Pain, excruciating and all-encompassing, ruptured all over his body as the noxscura ripped itself away from him and returned in dagger-sharp strikes. His own screams filled the hollowness around him.
All he could do—all he had ever been able to do—was tuck himself into a ball until it was over. Terrifying memory batted up against terrifying memory: being forced to practice the same spell again and again, each failure another lash, the laughter of the fiends that were summoned to make him into a man, how they’d beaten and humiliated him until he was finally strong enough to fight back, the feel of so many blades being experimented with on his skin, cutting, slicing, severing…

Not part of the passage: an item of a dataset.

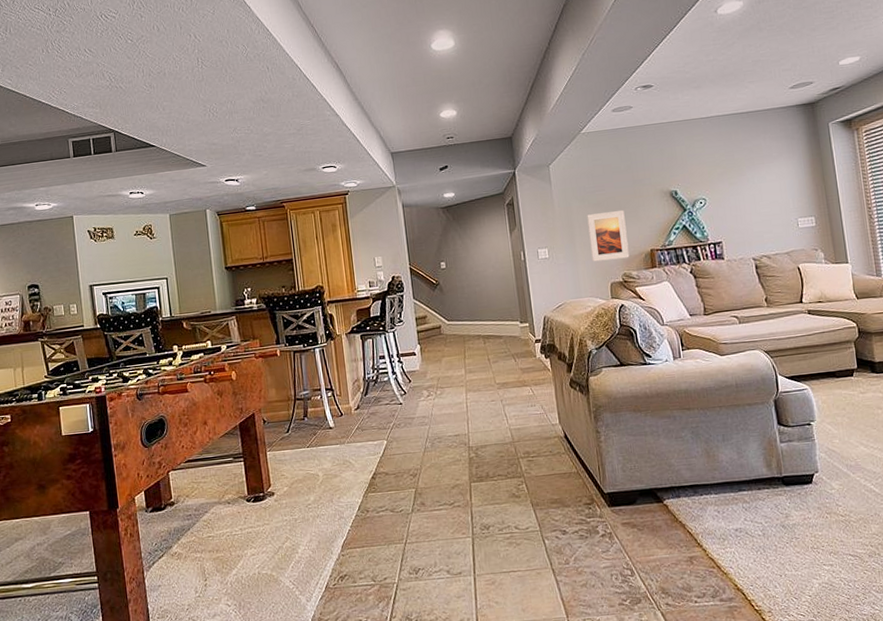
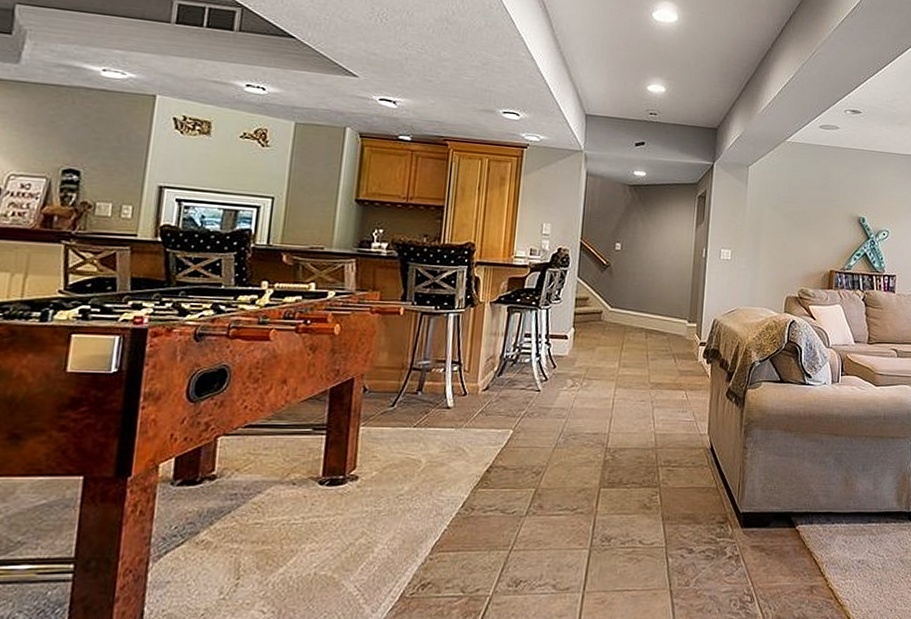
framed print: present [587,210,630,262] -> none [773,224,813,275]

“Stop,” he finally managed to cry, mouth pressed to his knees. “Please, Mother…please stop.”
The aching didn’t recede, but the slashing and beating halted. His breath came back, but blood dripped from his mouth as he tried to fill his lungs. So much blood, all around him, deep crimson catching the glint of the arcane light that barely filled the room.
“Now do you understand?” Birzuma’s voice echoed somewhere above him. “I may require your service to be summoned, but you require my mercy to live.”
As his breathing slowed, Xander unfurled. If she was capable of such a thing when she wasn’t even on the same plane let alone in the same room, it was a gift that she’d not done it to him sooner. But why hadn’t Father Theodore warned him? And why had no other blood mage ever experienced such torment?
“Get up!” screeched his mother, and his body once again obeyed though it shook.
When he peered down into the silvery noxscura, he saw her face, saw the callousness, and he saw himself, weak and pathetic and made for only one thing. With no other choice, he pulled his obsidian dagger out.
Trembling, he blinked down at his forearm, already slashed to pieces and blood soaked. Would carving in the true summoning circle be exponentially agonizing, or would he even feel it, numb now to the pain?
Around his neck, the vial hung, and he wondered if he had simply imagined the memory of receiving it as a kindly gift from her. It was foolish to ask anything then, but the question came out anyway. “Did you ever love me?”